The name of the Stoke striker has been bandied about in the same breath as youngsters James McCarthy and Marc Wilson in the furore surrounding pull-outs from Giovanni Trapattoni's squad.
Trapattoni mentioned Walters by name in his post-match press conference on Tuesday, seemingly unimpressed by the manner in which he learned of the 27-year-old's unavailability from Stoke.
But FAI sources indicated that Abbotstown were notified by Stoke that Walters, Wilson and Glenn Whelan all had difficulties which prevented them from participating in Tuesday's win over the North.
Whelan is expected to join up with the squad ahead of Sunday's game with Scotland, while Walters and Wilson were both ruled out of that game in addition to the Euro 2012 qualifier in Macedonia.
Yet it's understood that the FAI was dissatisfied with the excuse offered for Wilson -- a hamstring problem -- given that Trapattoni had been confident enough to name the defender in his starting XI for the thrashing of the North.
But, it appears that the FAI was aware of Walters' shoulder issues, which were exacerbated in Sunday's 1-0 defeat to Wigan. Speaking to the Irish Independent yesterday, the versatile striker revealed that he has been playing through the pain barrier since Stoke's 2-0 victory over Blackburn on St Stephen's Day.
"I did my shoulder ligaments and had to have painkilling injections to play for a few months," he said.
"Then, around seven weeks ago, I whacked it again and fractured my clavicle and I've been suffering with it since. (Gary) Caldwell (Wigan defender) shoved me into an advertising hoarding on Sunday and I hurt it again.
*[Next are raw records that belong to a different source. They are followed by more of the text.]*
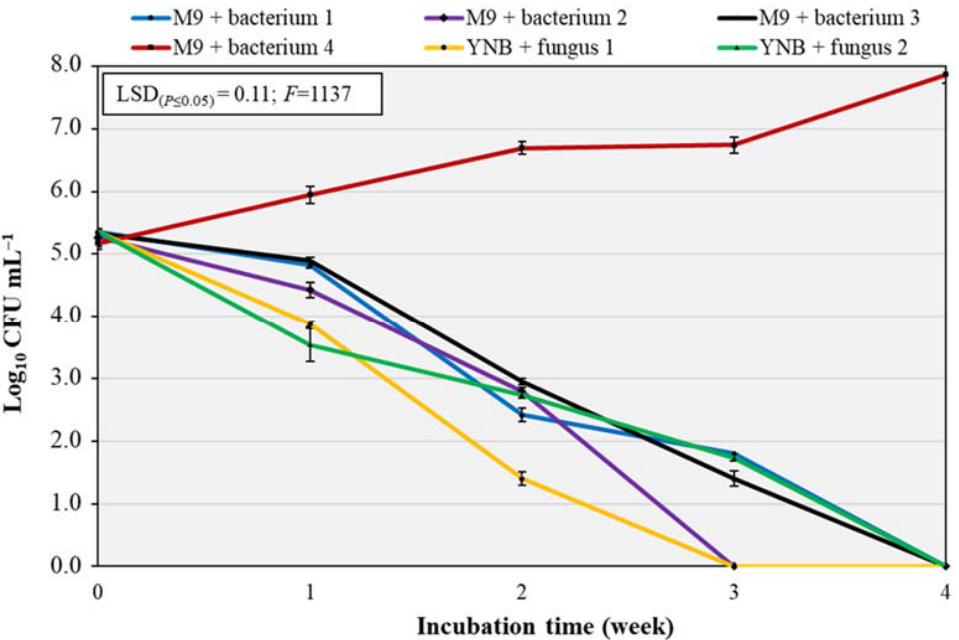
Figure 4. Population densities (log 10 CFU mL − 1 ) of the six isolated pure cultures in liquid media with BP samples as sole carbon source over four weeks. The Least Significant Difference (LSD) interaction was calculated with the Fisher’s protected LSD test at α = 0.05. Vertical bars indicate the standard deviation of the mean. F , F of Fisher.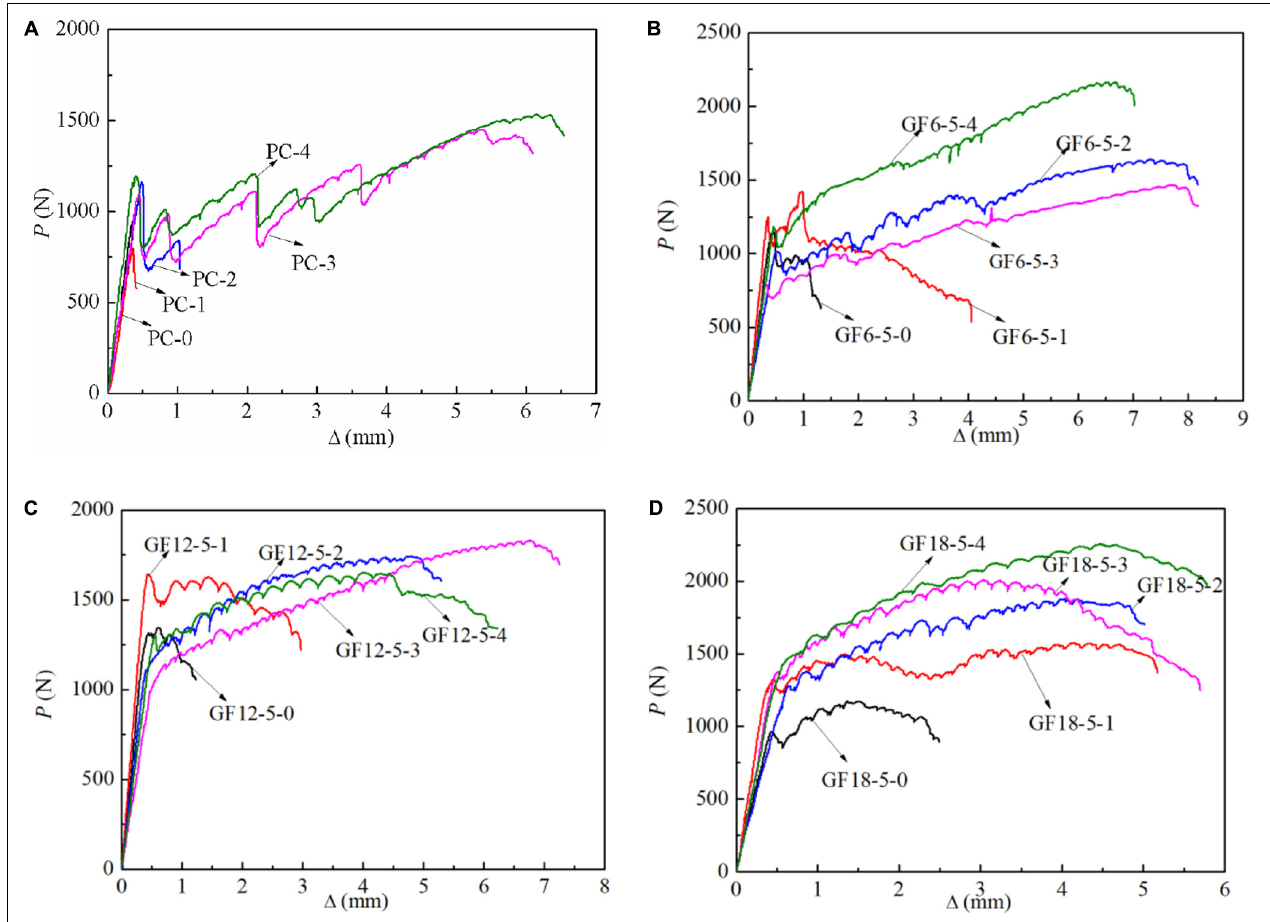
FIGURE 7 | Relationship of load-deformation curves and the number of textile layers. (A) PC, (B) GF6-5, (C) GF12-5, and (D)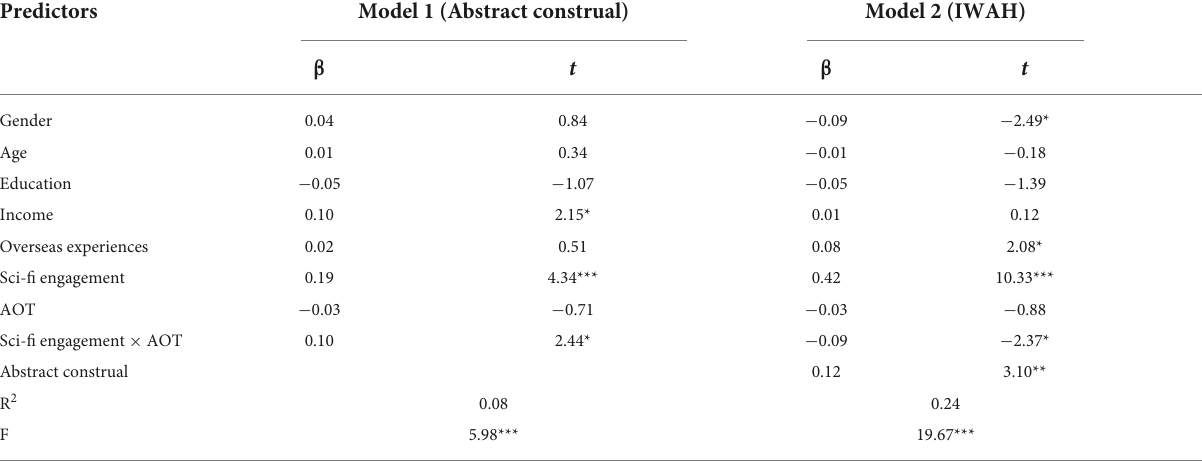
TABLE 5 Testing the moderated mediation effect of actively open-minded thinking (AOT).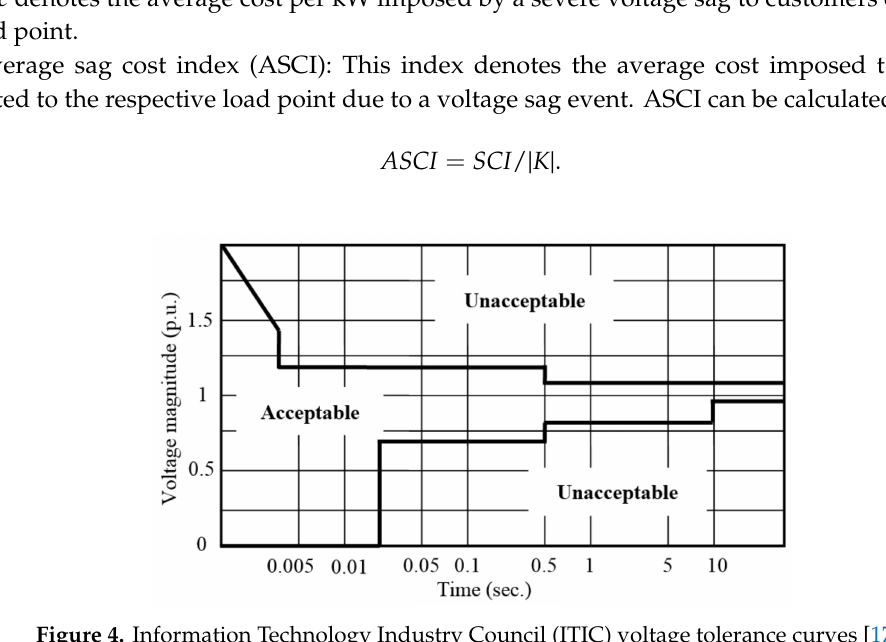
Figure 4. Information Technology Industry Council (ITIC) voltage tolerance curves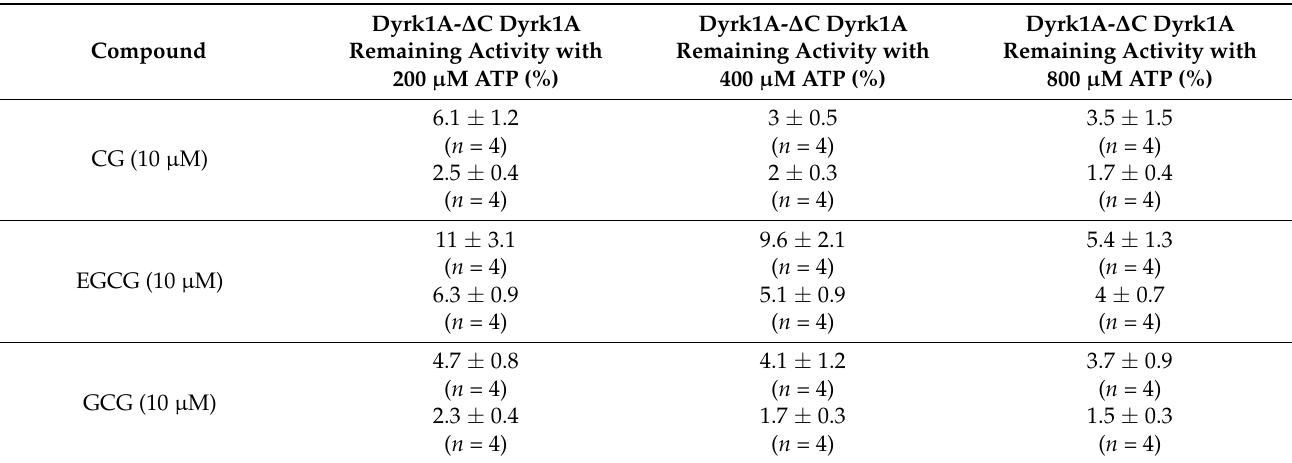
Table 2. Analysis of the inhibition of Dyrk1A- ∆ C activity by CG, EGCG and GCG as a function of ATP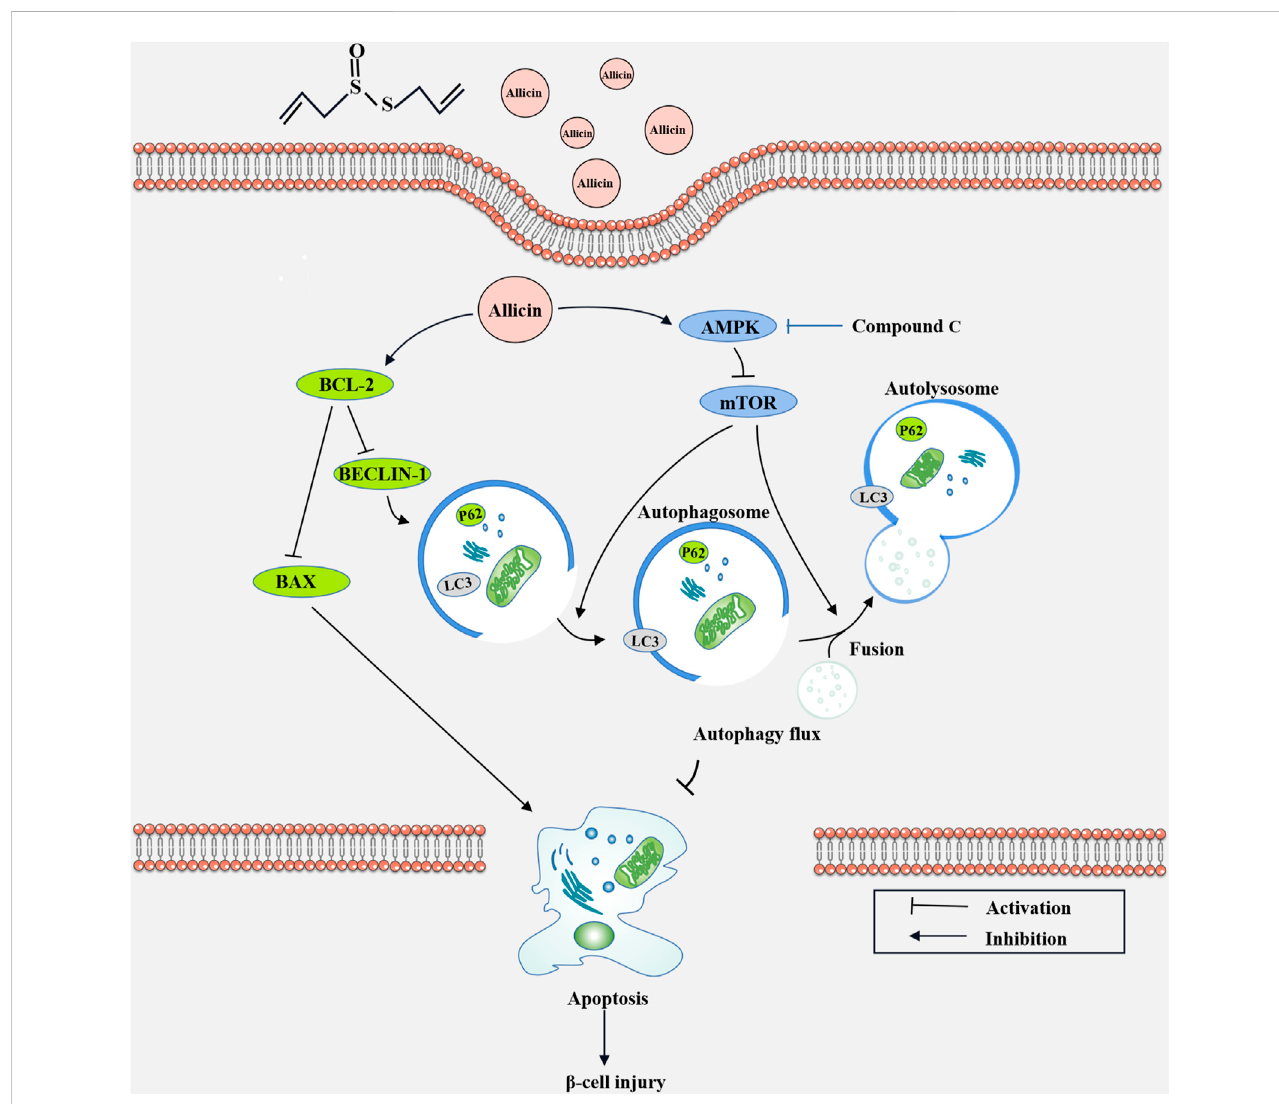
FIGURE 8 The diagram of the underlying mechanism for Allicin protection roles in T1DM through AMPK/mTOR mediated autophagy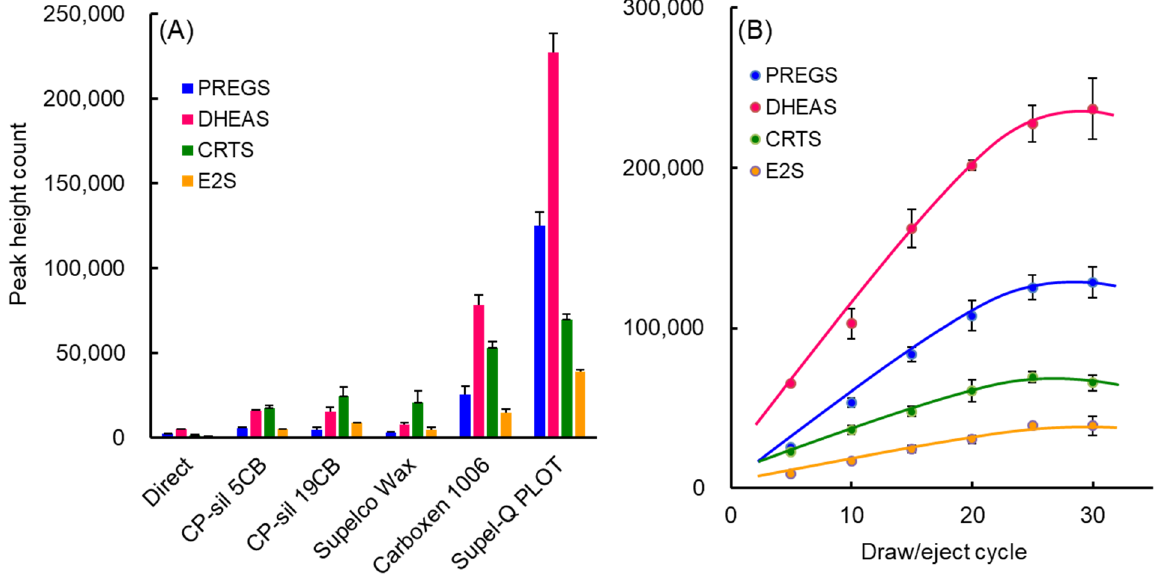
Figure 1. Effects of ( A ) capillary coatings and ( B ) number of draw/eject cycles on the IT-SPME of sulfated steroid metabolites. Standard solution containing 1 ng mL –1 each of PREGS, DHEAS, and CRTS and 5 ng mL –1 of E2S were extracted by ( A ) 25 draw/eject cycles of 40 μ L of standard solution at a flow rate of 200 μ L min –1 , and ( B ) the indicated number of draw/eject cycles of 40 μ L of standard solution on a Supel-Q PLOT capillary at a flow rate of 200 μ L min –1 .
I had an X-ray on Monday and it confirmed the injury. I've fractured it again. I'm gutted to miss out."
Trap would prefer if his players reported to Dublin to have their respective ailments assessed, but the case of Walters seems clear cut compared to the other examples.
Walters missed Ireland's March double-header with Macedonia and Uruguay as his wife was giving birth. Trap takes a dim view of players withdrawing for that reason, but he may be unaware that when Walters had his first child, the baby suffered complications that required hospitalisation for a period of months.
Thankfully, there were no problems this time, but, given past experience, the player wasn't going to leave his wife alone in the final stages of pregnancy.